» 作業内容
A. 京都市の高さ規制緩和についてのインタビュー記事に出てくる、メートル単位の高さの数値をすべて挙げてください。
B. 京都市の高さ規制緩和についてのインタビュー記事から、「京都市は4月7日、高さ規制を」から「かったということができます。」までをそのまま書き写してください。

» 提供記事
中林浩さん

 京都市は4月7日、高さ規制を超える建物を一定の条件下で認める市の「特例許可制度」について、公的施設が主だったものを民間施設にも対象を拡大することを都市計画決定し、運用を始めました。高さ規制緩和には、「新景観政策の理念に反する」と多くの市民から反対意見が寄せられていました。今回の規制緩和の問題点や今後の京都のまちへの影響などについて、都市計画家で京都・まちづくり市民会議代表の中林浩さんに聞きました。

 ─民間施設への拡大の問題点は

 民間施設も加える根拠に、「まちづくりに貢献する建築物」という基準が加えられました。しかし、あいまいな基準でしかなく、これではどんな建築でも特例を認めようということになります。

 逆に、特例に当たらないような他の建築は、よいまちをつくるのに貢献していないのかということになります。大多数の施主や建設業者に、大変失礼な制度だといえます。当たり前過ぎる基準は、かえって疑問が大きいのです。

 もともと、従来の規則で、特例が許可されたのは十数年間で9件だけでした。それなりにハードルが高かったということができます。

 一番最初に特例となったのは、京都大学医学部付属病院です。これも問題がありました。周囲が高さ15㍍になっているところを、京大病院の敷地は、大学であることを配慮して高さ規制が20㍍でした。そこを、病院は「特例」にできるというので、さらに二段階引き上げて31㍍まで認めたのです。病院だからできたという面があるのですが、すべての建築に広げようというのは強引です。

 ―今後の懸念は

 「まちづくりに貢献する」というのは当然すぎる表現なので、どんな建設活動も容易に「貢献する」と詭弁を使うことができます。乱開発を促進しそうな構想があった場合も、「まちづくりに貢献」するとなれば、基準以上に高い建築にゴーサインが出せるということになります。

» 抽出資料

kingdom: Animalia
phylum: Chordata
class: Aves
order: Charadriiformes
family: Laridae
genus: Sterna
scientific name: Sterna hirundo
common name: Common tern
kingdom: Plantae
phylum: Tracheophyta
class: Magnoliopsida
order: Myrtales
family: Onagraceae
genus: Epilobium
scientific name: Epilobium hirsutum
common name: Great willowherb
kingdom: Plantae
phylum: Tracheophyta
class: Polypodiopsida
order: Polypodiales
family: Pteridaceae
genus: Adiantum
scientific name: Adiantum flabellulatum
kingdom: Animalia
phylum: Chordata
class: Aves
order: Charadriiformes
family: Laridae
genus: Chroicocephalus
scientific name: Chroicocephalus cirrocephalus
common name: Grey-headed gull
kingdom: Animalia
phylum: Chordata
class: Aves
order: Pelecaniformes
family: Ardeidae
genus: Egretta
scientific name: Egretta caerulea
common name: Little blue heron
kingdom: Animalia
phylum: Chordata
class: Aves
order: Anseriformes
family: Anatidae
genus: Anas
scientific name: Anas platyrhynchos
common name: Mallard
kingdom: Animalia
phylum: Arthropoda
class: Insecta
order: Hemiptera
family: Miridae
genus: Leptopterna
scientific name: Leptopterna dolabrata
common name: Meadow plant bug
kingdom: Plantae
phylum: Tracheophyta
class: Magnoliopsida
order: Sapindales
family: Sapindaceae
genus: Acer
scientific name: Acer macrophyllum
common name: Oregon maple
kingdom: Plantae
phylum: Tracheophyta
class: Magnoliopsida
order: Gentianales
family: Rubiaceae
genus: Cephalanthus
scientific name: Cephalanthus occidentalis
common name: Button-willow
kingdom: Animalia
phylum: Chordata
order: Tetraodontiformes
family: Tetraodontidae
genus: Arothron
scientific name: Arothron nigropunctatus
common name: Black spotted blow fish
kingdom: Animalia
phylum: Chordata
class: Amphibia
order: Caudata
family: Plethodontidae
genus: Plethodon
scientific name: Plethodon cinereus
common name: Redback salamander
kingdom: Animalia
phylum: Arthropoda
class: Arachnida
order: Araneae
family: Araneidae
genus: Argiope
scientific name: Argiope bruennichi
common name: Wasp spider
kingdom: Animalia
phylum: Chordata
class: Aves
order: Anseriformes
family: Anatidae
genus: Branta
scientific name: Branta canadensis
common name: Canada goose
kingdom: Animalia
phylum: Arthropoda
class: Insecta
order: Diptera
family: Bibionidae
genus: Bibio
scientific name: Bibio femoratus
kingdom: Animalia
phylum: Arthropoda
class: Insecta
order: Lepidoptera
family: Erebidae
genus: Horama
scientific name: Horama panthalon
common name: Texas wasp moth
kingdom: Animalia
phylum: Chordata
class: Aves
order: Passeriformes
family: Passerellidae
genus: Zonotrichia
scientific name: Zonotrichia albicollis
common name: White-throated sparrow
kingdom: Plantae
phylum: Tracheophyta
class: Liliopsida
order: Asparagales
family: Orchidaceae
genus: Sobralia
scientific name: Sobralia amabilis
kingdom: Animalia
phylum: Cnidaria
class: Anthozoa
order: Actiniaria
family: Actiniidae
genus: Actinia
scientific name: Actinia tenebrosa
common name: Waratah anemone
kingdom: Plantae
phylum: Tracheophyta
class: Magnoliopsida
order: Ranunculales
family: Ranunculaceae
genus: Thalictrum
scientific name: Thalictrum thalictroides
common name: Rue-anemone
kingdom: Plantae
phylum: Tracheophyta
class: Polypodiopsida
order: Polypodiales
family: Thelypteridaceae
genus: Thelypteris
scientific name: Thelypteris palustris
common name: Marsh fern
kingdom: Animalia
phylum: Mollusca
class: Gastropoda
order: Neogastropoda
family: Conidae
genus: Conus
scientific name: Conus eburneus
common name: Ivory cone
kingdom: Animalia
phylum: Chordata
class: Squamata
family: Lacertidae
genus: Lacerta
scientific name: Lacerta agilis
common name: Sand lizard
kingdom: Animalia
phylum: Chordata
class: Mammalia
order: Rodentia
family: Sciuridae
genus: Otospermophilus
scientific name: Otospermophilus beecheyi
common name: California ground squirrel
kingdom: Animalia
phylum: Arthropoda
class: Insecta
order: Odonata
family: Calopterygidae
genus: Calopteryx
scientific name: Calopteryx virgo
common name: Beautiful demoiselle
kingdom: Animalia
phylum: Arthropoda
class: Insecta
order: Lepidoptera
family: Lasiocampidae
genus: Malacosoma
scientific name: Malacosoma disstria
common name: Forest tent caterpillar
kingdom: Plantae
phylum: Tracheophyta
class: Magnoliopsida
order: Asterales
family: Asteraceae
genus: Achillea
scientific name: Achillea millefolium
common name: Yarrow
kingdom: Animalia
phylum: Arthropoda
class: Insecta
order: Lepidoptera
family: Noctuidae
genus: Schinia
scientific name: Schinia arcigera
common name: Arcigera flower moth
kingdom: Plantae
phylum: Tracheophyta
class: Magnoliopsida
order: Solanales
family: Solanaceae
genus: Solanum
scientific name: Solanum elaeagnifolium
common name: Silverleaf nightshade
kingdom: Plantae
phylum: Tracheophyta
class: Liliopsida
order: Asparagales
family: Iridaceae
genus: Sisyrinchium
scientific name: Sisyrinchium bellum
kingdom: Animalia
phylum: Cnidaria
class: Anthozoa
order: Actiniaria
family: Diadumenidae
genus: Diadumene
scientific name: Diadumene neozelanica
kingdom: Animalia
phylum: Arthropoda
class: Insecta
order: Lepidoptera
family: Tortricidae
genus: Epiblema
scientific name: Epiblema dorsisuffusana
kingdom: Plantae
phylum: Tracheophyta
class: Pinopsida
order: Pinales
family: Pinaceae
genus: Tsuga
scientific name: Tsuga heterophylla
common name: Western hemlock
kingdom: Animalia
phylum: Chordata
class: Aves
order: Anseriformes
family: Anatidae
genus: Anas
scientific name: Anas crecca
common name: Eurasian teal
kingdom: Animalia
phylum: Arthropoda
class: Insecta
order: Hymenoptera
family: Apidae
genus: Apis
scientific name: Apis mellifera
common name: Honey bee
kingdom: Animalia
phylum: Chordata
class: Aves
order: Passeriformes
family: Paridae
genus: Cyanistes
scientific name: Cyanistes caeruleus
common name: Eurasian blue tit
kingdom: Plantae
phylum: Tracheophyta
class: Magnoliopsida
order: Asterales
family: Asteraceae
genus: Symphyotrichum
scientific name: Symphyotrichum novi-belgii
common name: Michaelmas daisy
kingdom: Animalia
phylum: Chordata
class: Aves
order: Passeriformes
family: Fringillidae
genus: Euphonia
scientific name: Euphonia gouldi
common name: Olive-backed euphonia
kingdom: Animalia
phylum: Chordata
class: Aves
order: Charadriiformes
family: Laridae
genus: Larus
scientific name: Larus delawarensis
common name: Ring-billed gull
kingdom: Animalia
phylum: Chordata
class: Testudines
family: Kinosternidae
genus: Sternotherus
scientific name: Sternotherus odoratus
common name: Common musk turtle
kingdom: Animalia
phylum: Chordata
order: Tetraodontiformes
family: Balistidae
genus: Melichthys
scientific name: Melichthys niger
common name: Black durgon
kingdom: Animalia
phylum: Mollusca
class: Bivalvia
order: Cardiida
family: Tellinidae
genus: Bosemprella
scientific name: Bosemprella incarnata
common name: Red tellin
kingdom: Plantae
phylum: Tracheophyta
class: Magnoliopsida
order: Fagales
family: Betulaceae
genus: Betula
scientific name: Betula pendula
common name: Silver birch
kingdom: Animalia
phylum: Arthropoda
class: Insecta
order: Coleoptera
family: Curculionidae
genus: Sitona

» 解答一覧
A. 15㍍、20㍍、31㍍

B.
京都市は4月7日、高さ規制を超える建物を一定の条件下で認める市の「特例許可制度」について、公的施設が主だったものを民間施設にも対象を拡大することを都市計画決定し、運用を始めました。高さ規制緩和には、「新景観政策の理念に反する」と多くの市民から反対意見が寄せられていました。今回の規制緩和の問題点や今後の京都のまちへの影響などについて、都市計画家で京都・まちづくり市民会議代表の中林浩さんに聞きました。

 ─民間施設への拡大の問題点は

 民間施設も加える根拠に、「まちづくりに貢献する建築物」という基準が加えられました。しかし、あいまいな基準でしかなく、これではどんな建築でも特例を認めようということになります。

 逆に、特例に当たらないような他の建築は、よいまちをつくるのに貢献していないのかということになります。大多数の施主や建設業者に、大変失礼な制度だといえます。当たり前過ぎる基準は、かえって疑問が大きいのです。

 もともと、従来の規則で、特例が許可されたのは十数年間で9件だけでした。それなりにハードルが高かったということができます。